« Les femmes et les jeunes constituent un maillon essentiel pour toute politique de développement »

11 nov 2020

« Les femmes et les jeunes constituent un maillon essentiel pour toute politique de développement »

Agathe Telou est la conseillère en genre de UNOWAS. Elle parle de son rôle et aussi de ses perspectives en tant que femme et mère pour faire progresser la participation des femmes et des jeunes dans les processus décisionnels en Afrique de l’Ouest et au Sahel. Entretien.

Vous êtes la conseillère genre à UNOWAS depuis 8 années, en quoi consiste votre travail au quotidien ?

En tant que conseillère genre, mon rôle est de veiller, à l’institutionnalisation du genre au sein du Bureau des Nations Unies pour l’Afrique de l’Ouest et le Sahel (UNOWAS) tout en appuyant son Chef et Représentant Spécial du Secrétaire Général des Nations Unies dans ses décisions et actions relatives à la mise en œuvre du mandat du bureau.

Concrètement, mon travail repose sur quatre volets : Premièrement, conseiller le chef de la mission, les dirigeants et les chefs de sections et unités sur les moyens et manières d’intégrer le genre dans la conduite de leurs activités, et les guider dans la mise en œuvre des Résolutions 1325 (2000) et suivantes du Conseil de Sécurité des Nations Unies relatives aux femmes, à la paix et à la sécurité.

J’assure le renforcement des capacités des collègues sur les questions de genre et apporte mon appui à toutes les sections et unités en vue de s’assurer de l’intégration de la perspective genre dans l’exécution de leurs activités

Mais compte tenu du caractère transversal de la thématique du genre, je développe des outils et des directives pour l’ensemble de la mission : j’assure le renforcement des capacités des collègues sur les questions de genre et apporte mon appui à toutes les sections et unités en vue de s’assurer de l’intégration de la perspective genre dans l’exécution de leurs activités. Cela va des missions de bons offices du Représentant Spécial et de ses initiatives à celles de toute la mission en matière de diplomatie préventive, en passant par l’accompagnement des pays dans le cadre des élections, de la médiation, de la prévention de l’extrémisme violent et la gestion des divers conflits.

Deuxièmement, mon rôle est aussi de promouvoir et de faciliter la mise en œuvre, par les Etats et Gouvernements, des Résolutions du Conseil de Sécurité des Nations Unies relatives aux femmes, à la paix et à la sécurité.  A ce niveau, nous avons développé une collaboration et un partenariat étroit avec les organisations régionales, notamment la CEDEAO, l’Union du Fleuve Mano et le G5 Sahel, de même qu’avec les entités des Nations unies et d’autres parties prenantes, afin de mutualiser les moyens pour une meilleure coordination des actions visant à éviter la dispersion de nos énergies et la duplication de nos interventions. Dans le même ordre d’idées, nous avons, ensemble, mis en place, en avril 2009, un groupe de travail multi acteurs représenté dans 17 pays, que nous co-coordonnons avec ONU Femmes.

Troisièmement, je recueille et évalue les données et informations relatives à la mise en œuvre des Résolutions dans la région en vue de contribuer au rapport du SG de l’ONU sur la mise en œuvre des Résolutions 1325 (2000) et suivantes du Conseil de Sécurité.

*Tâches à réaliser*.
**A.** Citez toutes les organisations régionales que l'entretien nomme comme partenaires.
**B.** D'après l'entretien, les affirmations suivantes sont-elles exactes ? (i) Agathe Telou occupe le poste de conseillère genre à UNOWAS depuis huit ans. (ii) Le groupe de travail multi acteurs a été mis en place en avril 2010. (iii) Ce groupe de travail est co-coordonné avec ONU Femmes.
**C.** Reprenez le passage de l'entretien allant de « Mais compte tenu » à « des divers conflits. », en remplaçant « directives » par « recommandations ».

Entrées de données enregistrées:
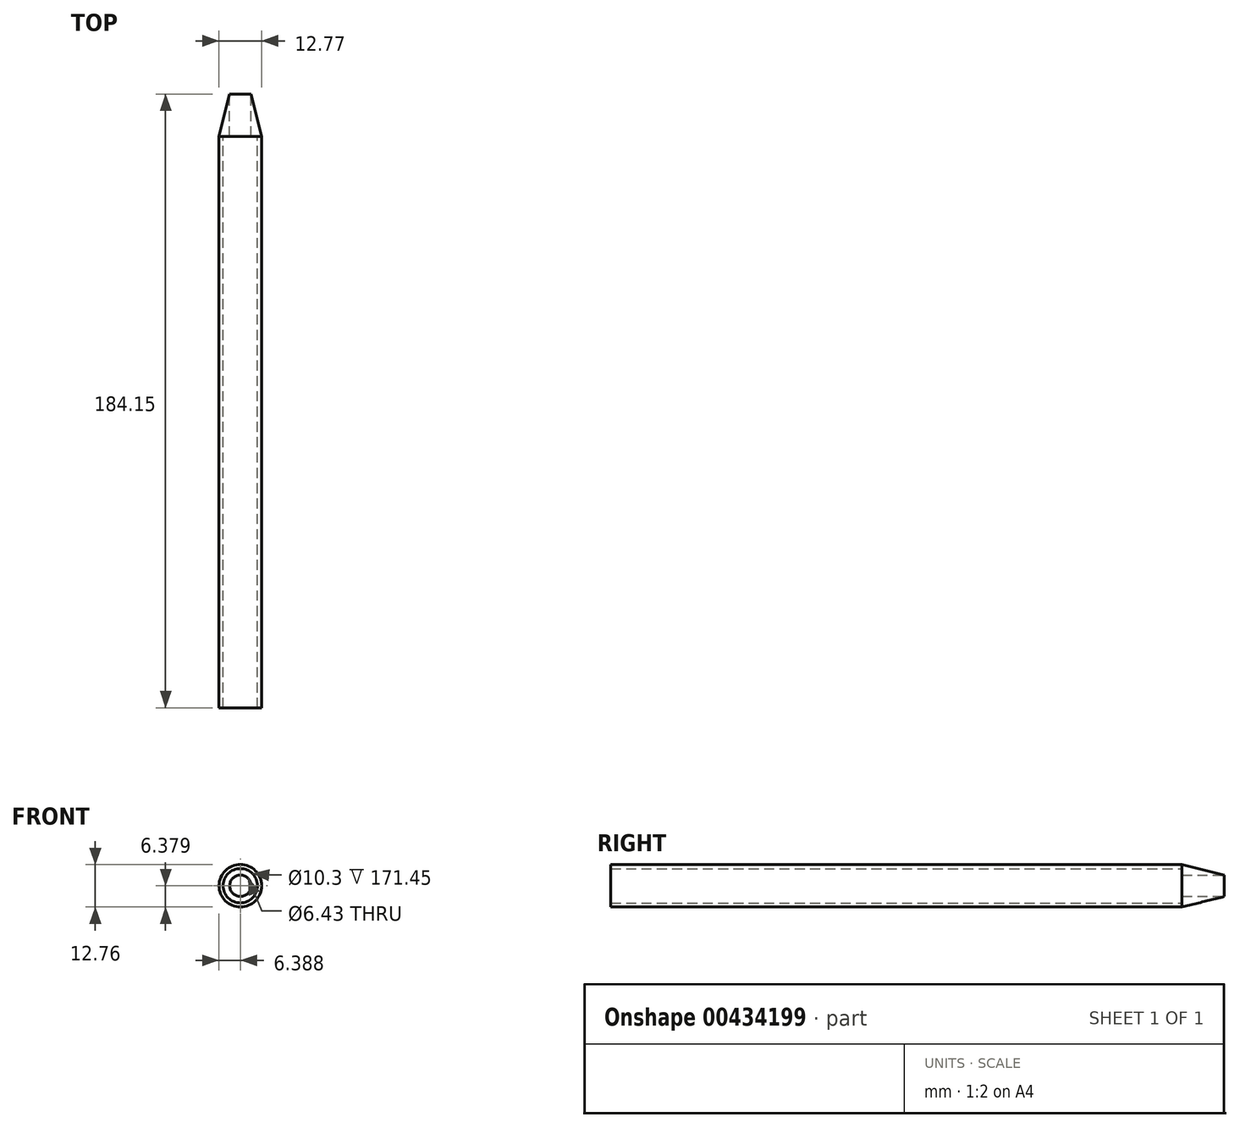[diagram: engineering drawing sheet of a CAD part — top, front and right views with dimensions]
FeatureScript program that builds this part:
annotation { "Feature Type Name" : "Feature", "Feature Type Description" : "" }
export const myFeature = defineFeature(function(context is Context, id is Id, definition is map)
    precondition{}
    {
        {
            var Q0;
            Q0=qCreatedBy(makeId("Front.planeOp"),FACE);
            var sketch = newSketch(context, id + "F0", { "sketchPlane" : qUnion([Q0])});
            skCircle(sketch, "E0", {"center": v(-119.91, -45.2) * mm, "radius": 6.38 * mm});
            skSolve(sketch);
        }
        {
            var Q0;
            Q0=makeQuery(id+"F0.imprint","IMPRINT",FACE,{"disambiguationData":[TD([[makeQuery(id+"F0.imprint","IMPRINT",EDGE,{"derivedFrom":sQuery(id+"F0.wireOp",EDGE,"E0")}),1.0]])]});
            var Q1;
            Q1=sQuery(id+"F0.wireOp",EDGE,"E0");
            extrude(context, id + "F1", {"entities" : qUnion([Q0]), "surfaceEntities" : qUnion([Q1]), "depth" : 171.45 * mm});
        }
        {
            var Q0;
            Q0=qCreatedBy(makeId("Front.planeOp"),FACE);
            var sketch = newSketch(context, id + "F2", { "sketchPlane" : qUnion([Q0])});
            skCircle(sketch, "E1", {"center": v(-90.98, -15.66) * mm, "radius": 7.17 * mm});
            skSolve(sketch);
        }
        {
            var Q0;
            Q0=makeQuery(id+"F2.imprint","IMPRINT",FACE,{"disambiguationData":[TD([[makeQuery(id+"F2.imprint","IMPRINT",EDGE,{"derivedFrom":sQuery(id+"F2.wireOp",EDGE,"E1")}),1.0]])]});
            var Q1;
            Q1=sQuery(id+"F2.wireOp",EDGE,"E1");
            extrude(context, id + "F3", {"entities" : qUnion([Q0]), "bodyType" : ToolBodyType.SURFACE, "surfaceEntities" : qUnion([Q1]), "depth" : 31.75 * mm});
        }
        {
            var Q0;
            Q0=qCreatedBy(makeId("Front.planeOp"),FACE);
            var sketch = newSketch(context, id + "F4", { "sketchPlane" : qUnion([Q0])});
            skCircle(sketch, "E2", {"center": v(-119.91, -45.2) * mm, "radius": 5.15 * mm});
            skSolve(sketch);
        }
        {
            var Q0;
            Q0=makeQuery(id+"F4.imprint","IMPRINT",FACE,{"disambiguationData":[TD([[makeQuery(id+"F4.imprint","IMPRINT",EDGE,{"derivedFrom":sQuery(id+"F4.wireOp",EDGE,"E2")}),1.0]])]});
            extrude(context, id + "F5", {"entities" : qUnion([Q0]), "operationType" : NewBodyOperationType.REMOVE, "depth" : 171.45 * mm});
        }
        {
            var Q0;
            Q0=makeQuery(id+"F0.imprint","IMPRINT",FACE,{"disambiguationData":[TD([[makeQuery(id+"F0.imprint","IMPRINT",EDGE,{"derivedFrom":sQuery(id+"F0.wireOp",EDGE,"E0")}),1.0]])]});
            extrude(context, id + "F6", {"entities" : qUnion([Q0]), "operationType" : NewBodyOperationType.ADD, "oppositeDirection" : true, "depth" : 12.7 * mm, "hasDraft" : true, "draftAngle" : 14 * degree, "draftPullDirection" : true});
        }
        {
            var Q0;
            Q0=qCreatedBy(makeId("Front.planeOp"),FACE);
            var sketch = newSketch(context, id + "F7", { "sketchPlane" : qUnion([Q0])});
            skCircle(sketch, "E3", {"center": v(-119.91, -45.2) * mm, "radius": 2.75 * mm});
            skSolve(sketch);
        }
        {
            var Q0;
            Q0=makeQuery(id+"F6.opExtrude","CAP_FACE",FACE,{"disambiguationData":[OSD([sQuery(id+"F0.wireOp",EDGE,"E0")])],"isStart":false});
            var Q1;
            Q1=sQuery(id+"F7.wireOp",EDGE,"E3");
            extrude(context, id + "F8", {"entities" : qUnion([Q0]), "operationType" : NewBodyOperationType.REMOVE, "surfaceEntities" : qUnion([Q1]), "oppositeDirection" : true, "depth" : 25.65 * mm});
        }
    });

*Réponses proposées*.
**A.**
- la CEDEAO
- l'Union du Fleuve Mano
- le G5 Sahel

**B.**
(i) Oui : « Vous êtes la conseillère genre à UNOWAS depuis 8 années ».
(ii) Non : « mis en place, en avril 2009 ».
(iii) Oui : « que nous co-coordonnons avec ONU Femmes ».

**C.**
Mais compte tenu du caractère transversal de la thématique du genre, je développe des outils et des recommandations pour l’ensemble de la mission : j’assure le renforcement des capacités des collègues sur les questions de genre et apporte mon appui à toutes les sections et unités en vue de s’assurer de l’intégration de la perspective genre dans l’exécution de leurs activités. Cela va des missions de bons offices du Représentant Spécial et de ses initiatives à celles de toute la mission en matière de diplomatie préventive, en passant par l’accompagnement des pays dans le cadre des élections, de la médiation, de la prévention de l’extrémisme violent et la gestion des divers conflits.